Spin-orbit proximity effect in Bi/Co multilayer: The role of interface scattering

The spin-orbit proximity effect is the raise of spin-orbit coupling at a layer near to the interface with a strong spin-orbit material. It has been seen in several system such as graphene and ferromagnetic layers. The control of the spin-orbit coupling can be a pathway to discover novel and exotic phases in superconductor and semimetallic systems. Here, we study the magnetoelectrical transport, i.e., magnetoresistance and anomalous Hall effect, in cobalt/bismuth multilayers looking for traces of spin-orbit proximity effect and evaluate the origin of such effect. Our results point for an increase of spontaneous magnetic anisotropy of resistivity and anomalous Hall resistivity at very low thicknesses of cobalt. The analysis of the anomalous Hall resistivity indicate that the bismuth layers change the scattering mechanism of Hall effect to the extrinsic skew-scattering type, indicating that the spin-orbit proximity effect could be related to the elastic scattering of cobalt free carriers by bismuth sites at the interface.

Automated summary

The spin-orbit proximity effect refers to the enhancement of spin-orbit coupling at a layer near the interface with a strong spin-orbit material. It has been observed in multiple systems such as graphene and ferromagnetic layers. Understanding and controlling spin-orbit coupling can lead to the discovery of new and exotic phases in superconducting and semimetallic systems.
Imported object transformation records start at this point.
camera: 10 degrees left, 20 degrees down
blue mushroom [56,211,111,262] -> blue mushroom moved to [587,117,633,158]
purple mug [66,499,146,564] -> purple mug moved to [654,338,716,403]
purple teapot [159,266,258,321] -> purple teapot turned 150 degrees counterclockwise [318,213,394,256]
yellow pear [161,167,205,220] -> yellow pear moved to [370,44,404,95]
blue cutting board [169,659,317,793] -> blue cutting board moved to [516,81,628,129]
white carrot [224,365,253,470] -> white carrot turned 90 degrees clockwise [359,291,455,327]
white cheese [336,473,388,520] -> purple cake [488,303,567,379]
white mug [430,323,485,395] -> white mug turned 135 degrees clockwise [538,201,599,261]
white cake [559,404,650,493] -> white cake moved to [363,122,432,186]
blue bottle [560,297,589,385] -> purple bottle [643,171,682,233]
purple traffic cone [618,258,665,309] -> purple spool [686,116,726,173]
In this study, the magnetoelectrical transport, specifically magnetoresistance and anomalous Hall effect, was investigated in cobalt/bismuth multilayers to search for evidence of spin-orbit proximity effect and determine its origin. The results indicate an increase in spontaneous magnetic anisotropy of resistivity and anomalous Hall resistivity at very thin cobalt thicknesses, suggesting that the spin-orbit proximity effect may be related to elastic scattering of cobalt free carriers by bismuth sites at the interface.